Once you've registered the limited partnership, Companies House will notify HM Revenue and Customs (HMRC). HMRC will then set up the right tax records for the partnership. Each partner in the limited partnership must register with HMRC separately to get their own tax records set up.

Find the form you need to register as a partner on the HMRC website

Generally, limited partnerships are treated the same as general partnerships for tax purposes. Like general partnerships, profits are shared amongst the members of a limited partnership. Individual members - not the limited partnership - pay tax on income or gains.

Unlike limited companies, limited partnerships are not liable for Corporation Tax. The nominated partner will need to complete a Self Assessment tax return for the partnership every year. Each member of the partnership will need to show their share of the profits on their own tax return.
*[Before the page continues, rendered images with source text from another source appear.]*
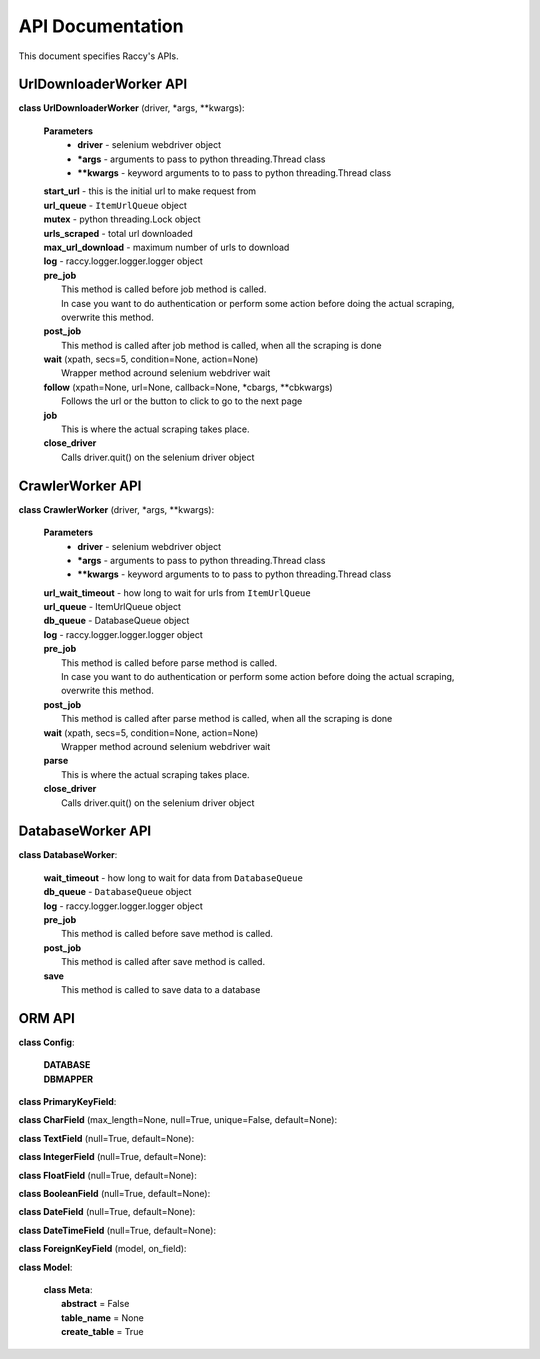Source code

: .. _api_docs:

API Documentation
=================================

This document specifies Raccy's APIs.

UrlDownloaderWorker API
-------------------------

**class UrlDownloaderWorker** (driver, \*args, \**kwargs):

        **Parameters**
                * **driver** - selenium webdriver object
                * **\*args** - arguments to pass to python threading.Thread class
                * **\**kwargs** - keyword arguments to to pass to python threading.Thread class

        | **start_url** - this is the initial url to make request from
        | **url_queue** - ``ItemUrlQueue`` object
        | **mutex** - python threading.Lock object
        | **urls_scraped** - total url downloaded
        | **max_url_download** - maximum number of urls to download
        | **log** - raccy.logger.logger.logger object
        | **pre_job**
        |       This method is called before job method is called.
        |       In case you want to do authentication or perform some action before doing the actual scraping, overwrite this method.
        | **post_job**
        |       This method is called after job method is called, when all the scraping is done
        | **wait** (xpath, secs=5, condition=None, action=None)
        |       Wrapper method acround selenium webdriver wait
        | **follow** (xpath=None, url=None, callback=None, \*cbargs, \**cbkwargs)
        |       Follows the url or the button to click to go to the next page
        | **job**
        |       This is where the actual scraping takes place.
        | **close_driver**
        |       Calls driver.quit() on the selenium driver object


CrawlerWorker API
-------------------

**class CrawlerWorker** (driver, \*args, \**kwargs):

        **Parameters**
                * **driver** - selenium webdriver object
                * **\*args** - arguments to pass to python threading.Thread class
                * **\**kwargs** - keyword arguments to to pass to python threading.Thread class

        | **url_wait_timeout** - how long to wait for urls from ``ItemUrlQueue``
        | **url_queue** - ItemUrlQueue object
        | **db_queue** - DatabaseQueue object
        | **log** - raccy.logger.logger.logger object
        | **pre_job**
        |       This method is called before parse method is called.
        |       In case you want to do authentication or perform some action before doing the actual scraping, overwrite this method.
        | **post_job**
        |       This method is called after parse method is called, when all the scraping is done
        | **wait** (xpath, secs=5, condition=None, action=None)
        |       Wrapper method acround selenium webdriver wait
        | **parse**
        |       This is where the actual scraping takes place.
        | **close_driver**
        |       Calls driver.quit() on the selenium driver object


DatabaseWorker API
-------------------

**class DatabaseWorker**:

        | **wait_timeout** - how long to wait for data from ``DatabaseQueue``
        | **db_queue** - ``DatabaseQueue`` object
        | **log** - raccy.logger.logger.logger object
        | **pre_job**
        |       This method is called before save method is called.
        | **post_job**
        |       This method is called after save method is called.
        | **save**
        |       This method is called to save data to a database


ORM API
---------

**class Config**:

        | **DATABASE**
        | **DBMAPPER**


**class PrimaryKeyField**:


**class CharField** (max_length=None, null=True, unique=False, default=None):


**class TextField** (null=True, default=None):


**class IntegerField** (null=True, default=None):


**class FloatField** (null=True, default=None):


**class BooleanField** (null=True, default=None):


**class DateField** (null=True, default=None):


**class DateTimeField** (null=True, default=None):


**class ForeignKeyField** (model, on_field):


**class Model**:

        | **class Meta**:
        |       **abstract** = False
        |       **table_name** = None
        |       **create_table** = True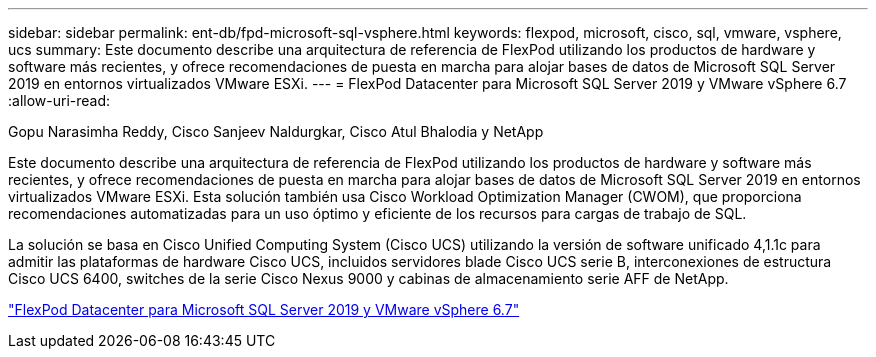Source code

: ---
sidebar: sidebar 
permalink: ent-db/fpd-microsoft-sql-vsphere.html 
keywords: flexpod, microsoft, cisco, sql, vmware, vsphere, ucs 
summary: Este documento describe una arquitectura de referencia de FlexPod utilizando los productos de hardware y software más recientes, y ofrece recomendaciones de puesta en marcha para alojar bases de datos de Microsoft SQL Server 2019 en entornos virtualizados VMware ESXi. 
---
= FlexPod Datacenter para Microsoft SQL Server 2019 y VMware vSphere 6.7
:allow-uri-read: 


Gopu Narasimha Reddy, Cisco Sanjeev Naldurgkar, Cisco Atul Bhalodia y NetApp

Este documento describe una arquitectura de referencia de FlexPod utilizando los productos de hardware y software más recientes, y ofrece recomendaciones de puesta en marcha para alojar bases de datos de Microsoft SQL Server 2019 en entornos virtualizados VMware ESXi. Esta solución también usa Cisco Workload Optimization Manager (CWOM), que proporciona recomendaciones automatizadas para un uso óptimo y eficiente de los recursos para cargas de trabajo de SQL.

La solución se basa en Cisco Unified Computing System (Cisco UCS) utilizando la versión de software unificado 4,1.1c para admitir las plataformas de hardware Cisco UCS, incluidos servidores blade Cisco UCS serie B, interconexiones de estructura Cisco UCS 6400, switches de la serie Cisco Nexus 9000 y cabinas de almacenamiento serie AFF de NetApp.

link:https://www.cisco.com/c/en/us/td/docs/unified_computing/ucs/UCS_CVDs/mssql2019_flexpod.html["FlexPod Datacenter para Microsoft SQL Server 2019 y VMware vSphere 6.7"^]
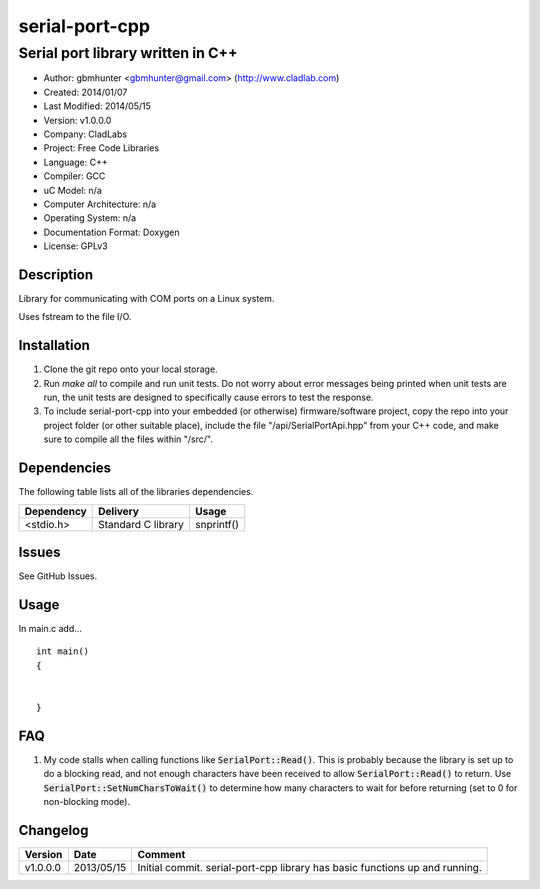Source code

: ==============================================================
serial-port-cpp
==============================================================

----------------------------------
Serial port library written in C++
----------------------------------

.. image:: https://api.travis-ci.org/gbmhunter/serial-port-cpp.png?branch=master   
	:target: https://travis-ci.org/gbmhunter/serial-port-cpp

- Author: gbmhunter <gbmhunter@gmail.com> (http://www.cladlab.com)
- Created: 2014/01/07
- Last Modified: 2014/05/15
- Version: v1.0.0.0
- Company: CladLabs
- Project: Free Code Libraries
- Language: C++
- Compiler: GCC	
- uC Model: n/a
- Computer Architecture: n/a
- Operating System: n/a
- Documentation Format: Doxygen
- License: GPLv3

.. role:: bash(code)
	:language: bash

Description
===========

Library for communicating with COM ports on a Linux system.

Uses fstream to the file I/O.

Installation
============

1. Clone the git repo onto your local storage.

2. Run `make all` to compile and run unit tests. Do not worry about error messages being printed when unit tests are run, the unit tests are designed to specifically cause errors to test the response.

3. To include serial-port-cpp into your embedded (or otherwise) firmware/software project, copy the repo into your project folder (or other suitable place), include the file "/api/SerialPortApi.hpp" from your C++ code, and make sure to compile all the files within "/src/".


Dependencies
============

The following table lists all of the libraries dependencies.

====================== ==================== ======================================================================
Dependency             Delivery             Usage
====================== ==================== ======================================================================
<stdio.h>              Standard C library   snprintf()
====================== ==================== ======================================================================

Issues
======

See GitHub Issues.

Usage
=====

In main.c add...

::

	

	
	int main()
	{
		
	
	}
	

	
FAQ
===

1. My code stalls when calling functions like :code:`SerialPort::Read()`. This is probably because the library is set up to do a blocking read, and not enough characters have been received to allow :code:`SerialPort::Read()` to return. Use :code:`SerialPort::SetNumCharsToWait()` to determine how many characters to wait for before returning (set to 0 for non-blocking mode).


Changelog
=========

========= ========== ===================================================================================================
Version   Date       Comment
========= ========== ===================================================================================================
v1.0.0.0  2013/05/15 Initial commit. serial-port-cpp library has basic functions up and running.
========= ========== ===================================================================================================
5. Dissolving a limited partnership

You can dissolve your limited partnership for any number of reasons - for example financial reasons, business purposes or personal disagreements. For limited partnerships, the dissolution must be handled by the general partners unless the court decides otherwise.

However, a limited partnership cannot be dissolved through the following circumstances:

  • a limited partner giving notice, unless there is a previous agreement between the partners
  • a limited partner offering his share as security for a debt, unless there is a previous agreement between the partners
  • the death or bankruptcy of a limited partner
  • a limited partner is considered a 'person of unsound mind', unless their share cannot be determined

Notifying Companies House

The general partners are responsible for filing Forms LP5 and LP6 at Companies House even if accountants or other professionals have helped in their preparation.

The Limited Partnerships Act 1907 provides for the levying of penalties for failing to send the required forms to the Registrar.

There is no specific requirement for you to notify Companies House when dissolving a limited partnership. If you do notify Companies House of the dissolution of your limited partnership by filling in a form LP6, it will be accepted in good faith. However, the name will still remain on the index of live company names.